++++ Text under study

The practical takeaway under the 1998 framework. Crosslake could continue to operate its telephone and cable companies, but management had to remain under city-council governance (perhaps with an advisory board or department, but not under a § 412.331-style commission with independent operating authority). To get the autonomy the council sought would require legislative amendment of § 412.351, charter conversion to a home-rule city with broader self-governance authority, or some other restructuring not addressed by the opinion.

Common questions

Q: Can a statutory city own a telephone company at all?
A: Yes, under Minn. Stat. § 237.19. The 1998 opinion does not question city authority to own and operate the telephone company itself; it only addresses whether operation can be delegated to a § 412.331 utility commission.

Q: What about cable television franchises?
A: Statutory cities can grant cable franchises and operate cable systems under Minn. Stat. § 238.08 and related provisions. Again, the issue in the opinion is the management structure, not the underlying authority to provide service.

Q: Why does this matter? What's the difference between council oversight and commission oversight?
A: A council retains political accountability for the utility; voters elect councilmembers who answer for utility decisions at the ballot box. A § 412.331 utility commission operates with substantial autonomy (the statute gives the commission authority to set rates, hire personnel, and make operational decisions independent of council control). Some cities want commission-style autonomy because it insulates utility management from short-term political pressures; the legislature chose to allow that structure only for the enumerated traditional utilities, not for telecom services.

Q: Could the city create an advisory board for telephone and cable management?
A: The opinion does not address advisory boards specifically, but Minnesota law generally allows cities to create advisory boards to assist the council so long as final decision-making authority remains with the council. An advisory body that does not exercise the council's discretion would not run into the Muhring delegation problem; it just cannot be a § 412.331 independent commission.

Q: What if the city is a home-rule charter city, not a statutory city?
A: This opinion addresses statutory cities (governed by Minn. Stat. ch. 412). Home-rule cities derive their authority from their charters and may have different rules about delegation to commissions. The general delegation doctrine still constrains charter cities, but the specific § 412.351 enumeration does not control them.

++++++++
++++ Study material

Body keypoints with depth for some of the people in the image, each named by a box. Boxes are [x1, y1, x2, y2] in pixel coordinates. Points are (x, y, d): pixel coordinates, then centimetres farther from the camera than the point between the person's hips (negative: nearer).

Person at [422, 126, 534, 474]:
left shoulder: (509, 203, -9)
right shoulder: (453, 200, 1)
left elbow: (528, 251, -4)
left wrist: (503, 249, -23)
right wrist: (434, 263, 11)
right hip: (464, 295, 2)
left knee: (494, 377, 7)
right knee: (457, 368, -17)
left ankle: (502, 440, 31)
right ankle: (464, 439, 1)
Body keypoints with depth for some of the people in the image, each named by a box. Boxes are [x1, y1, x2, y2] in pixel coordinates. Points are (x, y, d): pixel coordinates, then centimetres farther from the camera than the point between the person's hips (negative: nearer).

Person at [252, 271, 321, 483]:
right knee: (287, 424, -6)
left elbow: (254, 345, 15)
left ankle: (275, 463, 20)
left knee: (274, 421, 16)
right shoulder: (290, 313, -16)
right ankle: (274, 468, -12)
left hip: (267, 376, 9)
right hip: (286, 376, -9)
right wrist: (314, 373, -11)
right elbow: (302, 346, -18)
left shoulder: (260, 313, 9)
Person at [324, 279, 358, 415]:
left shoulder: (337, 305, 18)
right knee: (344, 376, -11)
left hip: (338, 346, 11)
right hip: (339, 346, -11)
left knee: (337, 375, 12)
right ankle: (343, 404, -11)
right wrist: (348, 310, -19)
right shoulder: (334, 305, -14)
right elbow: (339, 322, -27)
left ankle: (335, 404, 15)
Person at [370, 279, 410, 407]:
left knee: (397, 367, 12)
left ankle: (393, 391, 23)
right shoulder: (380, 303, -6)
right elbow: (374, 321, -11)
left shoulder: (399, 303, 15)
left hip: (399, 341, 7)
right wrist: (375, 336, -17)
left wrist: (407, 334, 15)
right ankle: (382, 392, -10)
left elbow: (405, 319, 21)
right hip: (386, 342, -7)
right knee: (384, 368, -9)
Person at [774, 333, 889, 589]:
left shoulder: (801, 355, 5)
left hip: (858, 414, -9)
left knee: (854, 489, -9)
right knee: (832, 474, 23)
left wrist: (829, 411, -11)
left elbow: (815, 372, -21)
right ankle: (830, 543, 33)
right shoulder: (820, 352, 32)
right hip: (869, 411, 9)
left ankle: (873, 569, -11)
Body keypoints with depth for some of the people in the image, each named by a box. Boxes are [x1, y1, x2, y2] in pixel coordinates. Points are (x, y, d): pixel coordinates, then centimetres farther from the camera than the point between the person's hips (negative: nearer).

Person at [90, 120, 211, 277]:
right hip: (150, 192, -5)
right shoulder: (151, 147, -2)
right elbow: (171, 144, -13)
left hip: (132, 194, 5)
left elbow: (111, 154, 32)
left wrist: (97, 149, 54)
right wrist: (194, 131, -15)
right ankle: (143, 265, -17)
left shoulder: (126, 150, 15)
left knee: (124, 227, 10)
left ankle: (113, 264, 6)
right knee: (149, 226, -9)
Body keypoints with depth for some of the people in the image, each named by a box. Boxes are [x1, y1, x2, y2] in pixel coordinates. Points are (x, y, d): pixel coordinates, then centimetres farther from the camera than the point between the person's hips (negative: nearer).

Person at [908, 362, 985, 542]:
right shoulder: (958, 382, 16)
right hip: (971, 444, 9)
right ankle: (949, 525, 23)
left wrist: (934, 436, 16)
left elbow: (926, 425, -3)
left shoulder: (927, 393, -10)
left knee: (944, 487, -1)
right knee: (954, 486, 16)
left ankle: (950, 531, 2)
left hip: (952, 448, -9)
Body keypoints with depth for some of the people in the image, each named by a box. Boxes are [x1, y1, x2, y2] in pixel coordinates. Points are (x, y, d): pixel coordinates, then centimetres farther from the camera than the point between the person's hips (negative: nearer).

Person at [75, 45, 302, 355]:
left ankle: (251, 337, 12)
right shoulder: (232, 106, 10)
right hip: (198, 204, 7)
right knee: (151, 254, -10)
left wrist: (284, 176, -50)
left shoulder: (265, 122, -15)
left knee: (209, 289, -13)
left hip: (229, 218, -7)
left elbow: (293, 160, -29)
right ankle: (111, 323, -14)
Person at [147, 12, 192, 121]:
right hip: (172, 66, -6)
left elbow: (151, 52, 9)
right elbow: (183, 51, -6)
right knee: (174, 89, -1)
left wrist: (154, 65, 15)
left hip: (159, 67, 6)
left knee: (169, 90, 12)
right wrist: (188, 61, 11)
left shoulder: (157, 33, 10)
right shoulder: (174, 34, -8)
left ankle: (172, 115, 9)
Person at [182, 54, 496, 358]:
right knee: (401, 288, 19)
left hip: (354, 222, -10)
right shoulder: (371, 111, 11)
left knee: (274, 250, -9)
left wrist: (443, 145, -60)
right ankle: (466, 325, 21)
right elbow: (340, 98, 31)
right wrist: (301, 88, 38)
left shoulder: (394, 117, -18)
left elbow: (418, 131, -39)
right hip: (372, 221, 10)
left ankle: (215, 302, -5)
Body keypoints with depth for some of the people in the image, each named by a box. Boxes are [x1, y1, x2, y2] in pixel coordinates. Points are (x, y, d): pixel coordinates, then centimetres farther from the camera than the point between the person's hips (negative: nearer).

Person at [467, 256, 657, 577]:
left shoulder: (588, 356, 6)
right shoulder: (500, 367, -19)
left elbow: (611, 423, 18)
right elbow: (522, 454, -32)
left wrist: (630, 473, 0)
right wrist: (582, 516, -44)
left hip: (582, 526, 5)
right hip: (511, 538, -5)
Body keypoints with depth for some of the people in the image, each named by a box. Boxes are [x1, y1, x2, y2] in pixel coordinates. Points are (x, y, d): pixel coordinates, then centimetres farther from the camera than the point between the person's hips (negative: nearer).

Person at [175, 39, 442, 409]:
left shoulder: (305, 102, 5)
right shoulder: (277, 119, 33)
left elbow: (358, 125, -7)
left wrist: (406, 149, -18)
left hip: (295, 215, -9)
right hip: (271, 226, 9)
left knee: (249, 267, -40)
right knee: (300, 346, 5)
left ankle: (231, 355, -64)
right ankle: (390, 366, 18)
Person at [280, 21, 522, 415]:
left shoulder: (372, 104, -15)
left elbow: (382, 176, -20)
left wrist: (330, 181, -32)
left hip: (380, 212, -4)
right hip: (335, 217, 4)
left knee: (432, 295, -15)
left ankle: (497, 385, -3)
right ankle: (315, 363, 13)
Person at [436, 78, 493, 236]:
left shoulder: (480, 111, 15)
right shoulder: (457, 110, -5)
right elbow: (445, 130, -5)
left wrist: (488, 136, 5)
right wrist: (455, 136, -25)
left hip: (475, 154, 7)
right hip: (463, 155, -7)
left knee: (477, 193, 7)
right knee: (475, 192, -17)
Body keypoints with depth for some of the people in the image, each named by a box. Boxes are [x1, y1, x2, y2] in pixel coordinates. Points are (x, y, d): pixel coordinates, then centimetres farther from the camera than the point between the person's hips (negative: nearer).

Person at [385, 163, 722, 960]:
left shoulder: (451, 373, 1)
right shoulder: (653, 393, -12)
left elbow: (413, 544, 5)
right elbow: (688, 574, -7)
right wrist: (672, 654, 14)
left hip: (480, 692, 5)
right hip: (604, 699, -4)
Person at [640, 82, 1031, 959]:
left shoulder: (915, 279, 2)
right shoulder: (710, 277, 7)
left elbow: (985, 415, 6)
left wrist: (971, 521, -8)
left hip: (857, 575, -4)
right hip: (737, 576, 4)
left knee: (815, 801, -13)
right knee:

++++++++

> **Problems and tasks**:
1. In the explainer on the 1998 Crosslake utility-commission opinion, which statute lets a statutory city own and operate a telephone company?
2. Resume the explainer on the 1998 Crosslake utility-commission opinion, picking up right after its final sentence.

> **Responses**:
1. Minn. Stat. § 237.19.

2.
Background and statutory framework

Minnesota statutory cities are organized under Chapter 412 of the Minnesota Statutes. The chapter sets the powers, governance structure, and operating framework for cities that have not adopted home-rule charters. Within Chapter 412, sections 412.331 to 412.391 establish a public utility commission framework, allowing a council to create a quasi-independent commission to manage certain city utilities.

Section 412.351 is the gatekeeper. It lists the utilities eligible for commission jurisdiction:
1. Water system
2. Light and power system (including steam heat)
3. Gas system
4. Sanitary or storm sewer system (or both)
5. Public buildings owned or leased by the city
6. District heating system

The same section defines "public utility" for sections 412.51 to 412.391 as only those enumerated systems placed by ordinance under commission jurisdiction. Telephone and cable are conspicuously absent, despite the legislature's authorization elsewhere for cities to own and operate those services.

The delegation doctrine has deep roots in Minnesota law. Minneapolis Gas and Light Co. v. City of Minneapolis (1886) is the 19th-century anchor; Muhring v. School District No. 31 (1947) extended the doctrine to school districts. The general proposition: a local governing body to which the legislature has entrusted discretion cannot reassign that discretion to a separate entity absent specific legislative permission.

The expressio unius canon (Maytag Co. v. Comm'r of Taxation, 1944) is a standard Minnesota statutory-construction tool. The Court of Appeals applied it to municipal contexts in Lilly v. City of Minneapolis (1995) and A/AL, Inc. v. City of Faribault (1997). The canon is not absolute, but the 1998 AG found no countervailing indicator that the legislature meant the § 412.351 list to be illustrative rather than exhaustive.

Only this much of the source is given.